Para a líder dos Verdes, Christine Milne, o chefe do Governo australiano "ultrapassou Tony Abbot em crueldade", referindo-se ao líder da oposição, que classificou o aumento da chegada de refugiados ao país nos últimos meses como uma "invasão silenciosa".

"É um comportamento pavoroso da nossa nação. O que isto diz ao resto do mundo é que a Austrália é um país muito rico, mas que se prepara para varrer o problema para um país muito pobre, tudo porque um primeiro-ministro não tem coragem nem autoridade moral para tomar uma atitude correcta em relação aos refugiados", disse Christine Milne, citada pelo site da estação pública Australian Broadcasting Corporation (ABC).

"É um dia vergonhoso", afirmou a líder dos Verdes.

O antigo primeiro-ministro Malcolm Fraser, do Partido Liberal, foi ainda mais longe nas acusações: "Dizer que a Austrália não vai dar assistência a estas pessoas em nenhuma circunstância é uma afirmação substancial – é uma alteração dos valores da Austrália. Considero que a Austrália está a abdicar das suas responsabilidades, está a abdicar de posições humanitárias essenciais."

O activista dos direitos humanos David Manne revelou-se surpreendido com a decisão. "Estou surpreendido a muitos níveis. Em primeiro lugar porque a Austrália, ao ter assinado a convenção sobre o estatuto dos refugiados, em 1954, comprometeu-se a proteger as pessoas que cheguem às suas costas e a não as expor a riscos maiores em outros locais", disse o activista à ABC. David Manne lembra que a Austrália "dá asilo a apenas 0,3% dos refugiados de todo o mundo" e acusa o país de "não apenas impedir a chegada de pessoas que querem pedir asilo, como propõe passar as suas responsabilidades para outros".

"Peso no Orçamento"
O número de pedidos de asilo no país tem aumentado nos últimos 18 meses – principalmente de pessoas que fogem do Iraque, do Irão, do Sri Lanka, do Afeganistão ou do Bangladesh em condições extremamente precárias, muitas das quais acabam por morrer durante a viagem –, o que tem resultado num "enorme peso para o Orçamento" do país, argumenta o primeiro-ministro. Através do acordo com a PNG, Kevin Rudd espera que "o número [de refugiados] vá descendo com o passar do tempo, o que aliviará o peso no Orçamento".

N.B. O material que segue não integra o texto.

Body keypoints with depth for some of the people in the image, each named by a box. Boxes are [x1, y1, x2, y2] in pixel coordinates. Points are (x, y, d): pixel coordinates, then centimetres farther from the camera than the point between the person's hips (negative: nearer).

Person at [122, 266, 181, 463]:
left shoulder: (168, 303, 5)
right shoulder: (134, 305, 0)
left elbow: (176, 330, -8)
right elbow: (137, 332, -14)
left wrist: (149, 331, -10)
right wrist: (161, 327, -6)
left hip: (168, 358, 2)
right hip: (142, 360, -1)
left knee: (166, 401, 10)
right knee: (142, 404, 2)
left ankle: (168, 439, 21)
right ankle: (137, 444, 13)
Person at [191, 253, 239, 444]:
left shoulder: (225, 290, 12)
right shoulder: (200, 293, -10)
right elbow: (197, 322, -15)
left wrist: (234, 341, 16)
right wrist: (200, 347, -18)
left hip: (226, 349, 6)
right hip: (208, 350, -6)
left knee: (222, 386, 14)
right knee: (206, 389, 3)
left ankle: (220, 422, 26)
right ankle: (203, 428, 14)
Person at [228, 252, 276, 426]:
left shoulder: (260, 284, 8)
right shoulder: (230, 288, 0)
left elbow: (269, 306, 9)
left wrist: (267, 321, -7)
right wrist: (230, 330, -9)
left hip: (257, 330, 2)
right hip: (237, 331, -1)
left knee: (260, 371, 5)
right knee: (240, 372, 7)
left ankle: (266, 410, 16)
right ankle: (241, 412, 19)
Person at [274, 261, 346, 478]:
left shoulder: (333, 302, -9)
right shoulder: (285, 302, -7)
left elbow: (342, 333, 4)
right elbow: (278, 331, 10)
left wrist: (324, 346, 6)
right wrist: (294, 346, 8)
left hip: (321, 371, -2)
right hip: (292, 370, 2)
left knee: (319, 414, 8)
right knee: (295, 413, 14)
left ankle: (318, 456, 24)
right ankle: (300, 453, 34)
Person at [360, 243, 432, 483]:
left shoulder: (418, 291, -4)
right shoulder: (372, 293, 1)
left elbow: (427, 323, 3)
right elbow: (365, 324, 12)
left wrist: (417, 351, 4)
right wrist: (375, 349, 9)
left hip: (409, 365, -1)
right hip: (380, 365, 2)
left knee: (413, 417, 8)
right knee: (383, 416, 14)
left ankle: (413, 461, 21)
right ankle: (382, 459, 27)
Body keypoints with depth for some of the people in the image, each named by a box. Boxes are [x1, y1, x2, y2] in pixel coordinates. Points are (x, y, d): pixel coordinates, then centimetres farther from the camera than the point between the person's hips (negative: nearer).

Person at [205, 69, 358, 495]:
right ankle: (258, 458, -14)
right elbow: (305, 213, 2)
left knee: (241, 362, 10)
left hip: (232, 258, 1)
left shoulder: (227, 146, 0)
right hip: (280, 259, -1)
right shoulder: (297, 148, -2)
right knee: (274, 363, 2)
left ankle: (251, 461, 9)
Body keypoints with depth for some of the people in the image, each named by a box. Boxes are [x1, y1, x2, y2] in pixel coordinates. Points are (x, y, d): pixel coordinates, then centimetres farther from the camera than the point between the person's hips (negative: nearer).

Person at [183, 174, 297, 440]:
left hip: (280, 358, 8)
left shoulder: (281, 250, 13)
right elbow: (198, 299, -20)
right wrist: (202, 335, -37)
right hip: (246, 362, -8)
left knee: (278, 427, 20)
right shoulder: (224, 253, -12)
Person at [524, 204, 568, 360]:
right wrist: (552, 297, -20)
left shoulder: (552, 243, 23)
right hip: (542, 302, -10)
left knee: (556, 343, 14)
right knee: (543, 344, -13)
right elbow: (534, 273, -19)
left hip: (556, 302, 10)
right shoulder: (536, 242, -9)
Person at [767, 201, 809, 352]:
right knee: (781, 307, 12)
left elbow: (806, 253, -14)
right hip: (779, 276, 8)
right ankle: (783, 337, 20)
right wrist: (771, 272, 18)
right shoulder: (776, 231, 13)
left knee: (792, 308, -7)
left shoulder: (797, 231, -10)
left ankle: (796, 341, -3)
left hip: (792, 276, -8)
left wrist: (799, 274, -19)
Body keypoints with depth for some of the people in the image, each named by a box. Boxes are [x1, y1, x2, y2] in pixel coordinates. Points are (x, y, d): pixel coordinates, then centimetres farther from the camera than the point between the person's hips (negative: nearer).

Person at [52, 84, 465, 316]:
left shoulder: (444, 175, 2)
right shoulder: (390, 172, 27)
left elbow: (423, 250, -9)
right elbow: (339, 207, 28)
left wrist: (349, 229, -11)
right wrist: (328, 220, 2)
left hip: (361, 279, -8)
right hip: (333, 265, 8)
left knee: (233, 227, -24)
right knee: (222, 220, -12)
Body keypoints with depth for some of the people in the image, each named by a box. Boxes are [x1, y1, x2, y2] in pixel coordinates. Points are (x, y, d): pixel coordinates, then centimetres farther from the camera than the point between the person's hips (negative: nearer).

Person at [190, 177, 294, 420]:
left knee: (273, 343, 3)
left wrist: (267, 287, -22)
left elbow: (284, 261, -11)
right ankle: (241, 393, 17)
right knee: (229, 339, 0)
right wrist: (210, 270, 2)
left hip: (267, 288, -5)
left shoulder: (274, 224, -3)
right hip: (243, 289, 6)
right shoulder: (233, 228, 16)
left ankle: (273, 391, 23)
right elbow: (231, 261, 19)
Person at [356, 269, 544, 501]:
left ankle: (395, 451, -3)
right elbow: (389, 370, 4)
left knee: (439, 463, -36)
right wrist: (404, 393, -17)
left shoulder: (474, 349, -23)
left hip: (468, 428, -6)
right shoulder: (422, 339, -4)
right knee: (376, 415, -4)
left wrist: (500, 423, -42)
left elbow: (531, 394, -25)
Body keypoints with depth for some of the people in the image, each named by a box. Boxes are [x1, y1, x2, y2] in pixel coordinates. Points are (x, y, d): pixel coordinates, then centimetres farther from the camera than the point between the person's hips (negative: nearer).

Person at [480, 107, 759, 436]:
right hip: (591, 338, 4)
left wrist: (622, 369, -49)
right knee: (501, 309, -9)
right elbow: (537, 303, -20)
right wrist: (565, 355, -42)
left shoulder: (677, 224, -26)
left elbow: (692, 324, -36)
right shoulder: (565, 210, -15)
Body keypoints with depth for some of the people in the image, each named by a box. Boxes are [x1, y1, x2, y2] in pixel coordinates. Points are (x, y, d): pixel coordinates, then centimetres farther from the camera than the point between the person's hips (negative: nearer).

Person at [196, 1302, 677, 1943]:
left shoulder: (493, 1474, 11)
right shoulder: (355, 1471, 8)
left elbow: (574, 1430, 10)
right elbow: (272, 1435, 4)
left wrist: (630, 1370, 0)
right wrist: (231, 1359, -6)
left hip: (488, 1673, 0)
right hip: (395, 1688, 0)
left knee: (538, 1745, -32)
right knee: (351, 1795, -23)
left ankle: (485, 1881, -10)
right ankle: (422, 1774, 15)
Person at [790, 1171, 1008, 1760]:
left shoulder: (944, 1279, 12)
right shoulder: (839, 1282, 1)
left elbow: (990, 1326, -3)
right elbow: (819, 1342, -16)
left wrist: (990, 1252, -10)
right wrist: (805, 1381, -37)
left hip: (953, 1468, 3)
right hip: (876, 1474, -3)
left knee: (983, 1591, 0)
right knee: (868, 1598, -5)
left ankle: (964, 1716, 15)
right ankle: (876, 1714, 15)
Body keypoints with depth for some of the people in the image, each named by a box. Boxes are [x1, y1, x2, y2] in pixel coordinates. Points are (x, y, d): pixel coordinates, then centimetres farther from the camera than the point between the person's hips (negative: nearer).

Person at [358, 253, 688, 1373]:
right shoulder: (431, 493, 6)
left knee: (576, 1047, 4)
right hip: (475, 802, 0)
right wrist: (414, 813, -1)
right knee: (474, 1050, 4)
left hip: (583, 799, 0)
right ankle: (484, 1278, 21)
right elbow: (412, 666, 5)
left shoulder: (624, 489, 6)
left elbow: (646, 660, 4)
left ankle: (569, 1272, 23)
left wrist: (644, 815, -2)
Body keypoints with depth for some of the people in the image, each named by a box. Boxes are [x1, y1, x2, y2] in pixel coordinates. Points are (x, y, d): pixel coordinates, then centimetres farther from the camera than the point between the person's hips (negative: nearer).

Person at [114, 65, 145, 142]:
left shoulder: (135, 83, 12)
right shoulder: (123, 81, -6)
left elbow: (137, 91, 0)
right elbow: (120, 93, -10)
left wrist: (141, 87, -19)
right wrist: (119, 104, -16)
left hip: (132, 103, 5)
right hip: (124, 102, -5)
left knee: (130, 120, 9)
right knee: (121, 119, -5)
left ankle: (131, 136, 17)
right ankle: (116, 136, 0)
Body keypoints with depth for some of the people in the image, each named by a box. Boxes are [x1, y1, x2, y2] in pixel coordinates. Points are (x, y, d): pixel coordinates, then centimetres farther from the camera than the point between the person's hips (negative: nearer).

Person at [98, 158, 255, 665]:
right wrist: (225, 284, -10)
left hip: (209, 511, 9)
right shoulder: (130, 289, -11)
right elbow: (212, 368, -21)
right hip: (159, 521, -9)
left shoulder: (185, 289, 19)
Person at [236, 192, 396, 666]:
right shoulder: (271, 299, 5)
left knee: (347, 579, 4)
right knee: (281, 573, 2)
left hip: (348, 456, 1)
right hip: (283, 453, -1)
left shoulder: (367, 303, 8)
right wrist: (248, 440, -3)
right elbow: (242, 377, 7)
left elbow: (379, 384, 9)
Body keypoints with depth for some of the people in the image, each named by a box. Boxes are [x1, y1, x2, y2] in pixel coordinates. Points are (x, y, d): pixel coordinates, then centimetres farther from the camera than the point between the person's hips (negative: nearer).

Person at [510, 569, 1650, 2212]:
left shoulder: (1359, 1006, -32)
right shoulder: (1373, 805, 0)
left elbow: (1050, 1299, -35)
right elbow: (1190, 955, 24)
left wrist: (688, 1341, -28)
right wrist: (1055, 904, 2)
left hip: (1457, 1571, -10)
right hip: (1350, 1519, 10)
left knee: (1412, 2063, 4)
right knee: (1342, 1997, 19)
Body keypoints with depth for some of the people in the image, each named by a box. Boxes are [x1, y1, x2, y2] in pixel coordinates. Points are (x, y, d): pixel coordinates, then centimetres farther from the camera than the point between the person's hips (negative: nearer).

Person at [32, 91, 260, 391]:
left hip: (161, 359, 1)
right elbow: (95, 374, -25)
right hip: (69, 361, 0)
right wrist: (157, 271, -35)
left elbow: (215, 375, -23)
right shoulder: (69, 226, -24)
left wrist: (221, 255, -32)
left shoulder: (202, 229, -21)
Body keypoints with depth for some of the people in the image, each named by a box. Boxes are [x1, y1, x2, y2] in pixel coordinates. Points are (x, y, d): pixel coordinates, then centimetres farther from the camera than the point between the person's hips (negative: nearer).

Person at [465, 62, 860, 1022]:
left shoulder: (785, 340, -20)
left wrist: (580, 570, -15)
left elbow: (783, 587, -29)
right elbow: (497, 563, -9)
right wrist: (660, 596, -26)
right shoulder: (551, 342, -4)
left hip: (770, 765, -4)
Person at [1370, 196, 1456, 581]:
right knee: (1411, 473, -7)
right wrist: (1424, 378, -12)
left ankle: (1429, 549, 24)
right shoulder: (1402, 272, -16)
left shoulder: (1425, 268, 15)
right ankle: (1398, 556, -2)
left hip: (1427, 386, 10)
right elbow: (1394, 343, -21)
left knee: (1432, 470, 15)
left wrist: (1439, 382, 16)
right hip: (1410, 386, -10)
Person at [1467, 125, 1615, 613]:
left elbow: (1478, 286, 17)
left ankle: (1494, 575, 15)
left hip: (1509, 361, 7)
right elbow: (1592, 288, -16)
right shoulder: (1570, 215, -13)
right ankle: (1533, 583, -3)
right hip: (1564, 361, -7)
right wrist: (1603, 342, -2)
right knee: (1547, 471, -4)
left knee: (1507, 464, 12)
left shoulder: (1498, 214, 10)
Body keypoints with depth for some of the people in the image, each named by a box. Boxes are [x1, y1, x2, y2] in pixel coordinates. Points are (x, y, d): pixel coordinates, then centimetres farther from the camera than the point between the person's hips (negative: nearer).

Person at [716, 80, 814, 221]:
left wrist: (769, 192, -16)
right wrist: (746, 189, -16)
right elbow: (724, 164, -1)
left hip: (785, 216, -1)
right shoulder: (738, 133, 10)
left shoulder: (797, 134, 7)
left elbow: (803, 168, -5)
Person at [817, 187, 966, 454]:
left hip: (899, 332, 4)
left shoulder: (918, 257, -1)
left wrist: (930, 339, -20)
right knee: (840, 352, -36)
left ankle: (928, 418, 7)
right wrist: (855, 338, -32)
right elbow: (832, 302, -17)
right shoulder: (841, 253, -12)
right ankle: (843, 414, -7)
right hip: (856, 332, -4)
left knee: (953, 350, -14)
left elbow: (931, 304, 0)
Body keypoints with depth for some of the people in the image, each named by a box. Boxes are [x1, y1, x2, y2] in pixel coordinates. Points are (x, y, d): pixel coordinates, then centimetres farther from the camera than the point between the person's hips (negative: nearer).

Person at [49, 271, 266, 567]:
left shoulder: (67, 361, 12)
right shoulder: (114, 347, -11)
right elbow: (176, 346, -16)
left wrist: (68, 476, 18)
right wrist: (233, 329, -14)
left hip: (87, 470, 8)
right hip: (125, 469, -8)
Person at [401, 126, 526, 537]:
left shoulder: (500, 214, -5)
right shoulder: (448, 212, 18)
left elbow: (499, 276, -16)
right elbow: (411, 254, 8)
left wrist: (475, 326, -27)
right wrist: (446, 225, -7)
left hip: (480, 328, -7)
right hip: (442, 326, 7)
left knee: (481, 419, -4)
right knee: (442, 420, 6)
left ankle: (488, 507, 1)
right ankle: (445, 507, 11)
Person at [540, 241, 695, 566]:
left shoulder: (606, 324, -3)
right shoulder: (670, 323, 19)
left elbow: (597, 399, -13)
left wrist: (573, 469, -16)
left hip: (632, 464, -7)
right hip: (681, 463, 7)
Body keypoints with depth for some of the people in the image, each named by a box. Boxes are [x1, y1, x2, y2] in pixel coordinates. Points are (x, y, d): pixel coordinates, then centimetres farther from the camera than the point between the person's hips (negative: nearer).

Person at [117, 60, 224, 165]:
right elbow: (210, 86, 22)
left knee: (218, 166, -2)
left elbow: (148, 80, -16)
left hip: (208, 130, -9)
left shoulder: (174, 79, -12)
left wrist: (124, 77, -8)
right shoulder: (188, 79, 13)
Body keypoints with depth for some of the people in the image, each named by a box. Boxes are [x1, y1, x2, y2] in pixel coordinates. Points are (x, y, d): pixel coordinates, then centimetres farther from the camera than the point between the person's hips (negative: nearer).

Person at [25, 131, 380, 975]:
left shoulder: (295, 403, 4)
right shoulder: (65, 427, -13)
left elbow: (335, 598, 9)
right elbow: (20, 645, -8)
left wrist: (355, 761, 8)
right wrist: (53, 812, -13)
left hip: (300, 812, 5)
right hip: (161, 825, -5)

O acordo entre a Austrália e a Papuásia-Nova Guiné inclui também um investimento de Camberra na ilha Manus, particularmente para a melhoria das condições do centro de detenção e acolhimento de refugiados – o objectivo é aumentar a capacidade de 600 para 3000 pessoas.

O director do Instituto de Negócios Estrangeiros na PNG, Paul Barker, acusa o Governo de Port Moresby de ter assinado o acordo para "proporcionar oportunidades aos serviços de distribuição de alimentos e de segurança" numa província "remota". "Não é uma iniciativa popular. A maior parte da Papuásia-Nova Guiné tem outras coisas em que pensar. A maioria da população está preocupada em ter rendimentos e sobreviver. Mas este é um problema australiano. Por que é que a Austrália deve exportar os seus problemas para a Papuásia Nova-Guiné?", questionou o responsável.

Desde o ano passado, todas as pessoas que chegam à Austrália de barco são enviadas para a Papuásia-Nova Guiné e para Nauru, para as suas situações serem analisadas. A diferença do acordo anunciado hoje é que nenhuma dessas pessoas poderá ficar na Austrália, mesmo que obtenham o estatuto de refugiadas.